Contra la idea de un premio Nobel para economistas se han revuelto hasta los más honrados pensadores de la escuela neoliberal. Uno de sus más eminentes representantes, el austriaco August von Hayek, también premio Nobel de Economía en 1974, en su discurso de aceptación comentó que, si le hubieran consultado a él sobre la posibilidad de establecer un galardón como este, lo habría desaconsejado. Razonó su rechazo diciendo: «El premio Nobel confiere a un individuo una autoridad que en economía ningún hombre debería poseer».

Hayek creía, no sin razón, que un galardón no era tan importante en las ciencias naturales porque la influencia sobre otros expertos es limitada; sin embargo, opinaba que «la influencia del economista que importa principalmente es una influencia sobre los legos: políticos, periodistas, funcionarios y el público en general».

Hayek no habló de clases, pero sí de lo perniciosa que puede resultar la influencia que ejercen los economistas a la hora de abordar cuestiones sociales que muchas veces escapan a su competencia, al ser directamente temas que se han de dilucidar en el ámbito político.

Durante su discurso recordó las palabras de otro destacado economista liberal de principios del siglo XX, Alfred Marshall, que también se distinguió por matematizar los presupuestos económicos, aunque en sus trabajos siempre dejó constancia de manera clara que es lo que subyacía bajo ellos. Marshall escribió: «Los estudiantes de ciencias sociales deben temer la aprobación popular: el mal está con ellos cuando todos los hombres hablan bien de ellos».

Las matemáticas, la férrea disciplina en el mundo académico, el criterio de autoridad han ido reduciendo el debate sobre política económica a la nada. La pobreza de los desarrollos teóricos y su incapacidad para afrontar los problemas económicos actuales son una pequeña muestra de la crisis en la que la economía está sumida. Una cosa es ser consciente de los límites que imponen las visiones ideológicas a los trabajos económicos y otra muy distinta es pretender imponer una única verdad sin ningún tipo de debate ni contraste.

Este vaciamiento del debate sobre política económica es una tendencia que va más allá del ámbito teórico y se ha asentado firmemente en la gestión política que ha tratado de sacar a instituciones relevantes para la gestión económica del debate político. Así, por ejemplo, los bancos centrales siempre actuaron en coordinación con las políticas económicas que diseñaban los gobiernos, de modo que la política monetaria era una variable más de la gobernanza económica. Con la revolución conservadora, se impuso el criterio de que debían ser entidades independientes del gobierno, dirigidas, cómo no, por alguna autoridad independiente. De este modo, lograron sacar la política monetaria también del debate político. El Banco Central Europeo y el euro son la quintaesencia de este proceso.

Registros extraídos
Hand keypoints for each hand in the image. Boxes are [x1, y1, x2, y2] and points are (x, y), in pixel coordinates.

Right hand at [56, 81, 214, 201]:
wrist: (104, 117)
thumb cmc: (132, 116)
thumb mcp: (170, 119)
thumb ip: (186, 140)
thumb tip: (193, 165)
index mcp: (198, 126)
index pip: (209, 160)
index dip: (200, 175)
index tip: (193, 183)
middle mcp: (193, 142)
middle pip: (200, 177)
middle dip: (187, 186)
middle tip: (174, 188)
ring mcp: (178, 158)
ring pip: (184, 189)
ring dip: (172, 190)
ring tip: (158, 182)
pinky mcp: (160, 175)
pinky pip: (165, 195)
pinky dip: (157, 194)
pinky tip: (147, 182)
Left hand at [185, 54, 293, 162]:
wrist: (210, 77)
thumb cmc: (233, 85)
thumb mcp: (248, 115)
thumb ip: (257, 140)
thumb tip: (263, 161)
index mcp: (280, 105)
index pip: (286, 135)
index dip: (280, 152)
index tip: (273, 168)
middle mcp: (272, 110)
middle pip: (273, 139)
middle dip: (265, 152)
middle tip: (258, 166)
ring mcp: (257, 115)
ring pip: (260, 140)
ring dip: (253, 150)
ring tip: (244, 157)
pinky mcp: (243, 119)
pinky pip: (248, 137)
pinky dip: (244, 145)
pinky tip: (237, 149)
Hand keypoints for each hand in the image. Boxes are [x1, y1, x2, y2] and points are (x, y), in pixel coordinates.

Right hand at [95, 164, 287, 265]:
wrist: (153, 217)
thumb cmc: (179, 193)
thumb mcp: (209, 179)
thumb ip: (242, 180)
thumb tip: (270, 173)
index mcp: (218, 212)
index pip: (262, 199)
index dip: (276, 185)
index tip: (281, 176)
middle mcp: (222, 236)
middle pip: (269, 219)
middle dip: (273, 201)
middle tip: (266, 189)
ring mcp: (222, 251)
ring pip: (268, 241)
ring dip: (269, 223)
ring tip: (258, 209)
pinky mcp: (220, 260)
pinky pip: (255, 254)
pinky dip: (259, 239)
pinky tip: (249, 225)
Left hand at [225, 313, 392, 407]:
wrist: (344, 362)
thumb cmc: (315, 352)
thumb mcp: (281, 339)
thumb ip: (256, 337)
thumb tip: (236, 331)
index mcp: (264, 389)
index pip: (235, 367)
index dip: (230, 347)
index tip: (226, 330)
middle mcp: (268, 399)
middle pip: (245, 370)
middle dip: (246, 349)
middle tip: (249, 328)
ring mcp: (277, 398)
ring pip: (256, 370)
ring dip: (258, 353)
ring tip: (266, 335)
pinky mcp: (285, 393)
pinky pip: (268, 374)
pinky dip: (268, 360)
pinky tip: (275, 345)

--- Aplica lo leído ---
1 - Reescribe el texto sobre el Nobel de Economía desde "Este vaciamiento del" hasta "de este proceso." y cambia "bancos centrales" por "bancos emisores".
2 - Según el texto sobre el Nobel de Economía, ¿en qué año recibió Hayek ese premio?
3 - Retoma el texto sobre el Nobel de Economía y continúalo a partir de su última oración.

--- Respuestas del ejercicio ---
1 -
Este vaciamiento del debate sobre política económica es una tendencia que va más allá del ámbito teórico y se ha asentado firmemente en la gestión política que ha tratado de sacar a instituciones relevantes para la gestión económica del debate político. Así, por ejemplo, los bancos emisores siempre actuaron en coordinación con las políticas económicas que diseñaban los gobiernos, de modo que la política monetaria era una variable más de la gobernanza económica. Con la revolución conservadora, se impuso el criterio de que debían ser entidades independientes del gobierno, dirigidas, cómo no, por alguna autoridad independiente. De este modo, lograron sacar la política monetaria también del debate político. El Banco Central Europeo y el euro son la quintaesencia de este proceso.

2 - En 1974.

3 -
Ese mismo modus operandi se utiliza cada vez que aparece una cuestión controvertida. Por ejemplo, el rigor presupuestario impuesto tras la anterior crisis económica ha provocado enormes tensiones y grandes debates políticos en todos los países. Para amortiguar esos debates e imponer sus criterios, la Unión Europea ha impulsado la creación de autoridades fiscales independientes en todos y cada uno de los socios. En el caso del Estado español fue creada en 2013, se llama Autoridad Independiente de Responsabilidad Fiscal (AIReF) y su objetivo es garantizar la estabilidad presupuestaria y la sostenibilidad financiera, es decir, que pase lo que pase no se gaste más de lo que se ingresa. Cuando la inventaron no contaron con que una pandemia iba a hacer que sus esfuerzos para mantener el rigor fiscal resultarían baldíos. La necesidad ha tumbado este año todo su sentido.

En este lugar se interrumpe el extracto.